Title: Nonparametric location-scale models for right- and interval-censored data with inference based on Laplace approximations.
Abstract: A double additive model for the conditional mean and standard
deviation in location-scale models with a nonparametric error distribution is proposed. The response is assumed continuous and possibly subject to right or interval-censoring. Nonparametric inference from censored data in location-scale models has been studied by many authors, but it generally focuses on the estimation of conditional location and can only deal with the estimation of the smooth effects of a very limited number of covariates. Additive models based on P-splines are preferred here for their excellent properties and the possibility to handle a large number of additive terms (Eilers and Marx 2002).
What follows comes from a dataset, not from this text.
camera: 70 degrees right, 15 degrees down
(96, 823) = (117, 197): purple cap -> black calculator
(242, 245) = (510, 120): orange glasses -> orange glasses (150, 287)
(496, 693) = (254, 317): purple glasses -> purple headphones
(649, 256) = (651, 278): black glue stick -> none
They are used to specify the joint effect of covariates on location and dispersion within the location-scale model. A nonparametric error distribution with a smooth underlying hazard function and fixed moments is assumed for the standardized error term. In the absence of right-censoring, a location-scale model with a small number of additive terms and a quartile-constrained error density (instead of the hazard here) was considered in Lambert (2013) to analyse interval-censored data, with inference relying on a numerically demanding MCMC algorithm. It is shown how Laplace approximations to the conditional posterior of spline parameters can be combined to bring fast and reliable estimation of the linear and additive terms, and provide a smooth estimate of the underlying error hazard function under moment constraints. These approximations are the cornerstones in the derivation of the marginal posteriors for the penalty parameters and smoothness selection. The resulting estimation procedures are motivated using Bayesian arguments and shown to own excellent frequentist properties. They are extremely fast and can handle a large number of additive terms within a few seconds even with pure R code. The methodology is illustrated with the analysis of right- and interval-censored income data in a survey.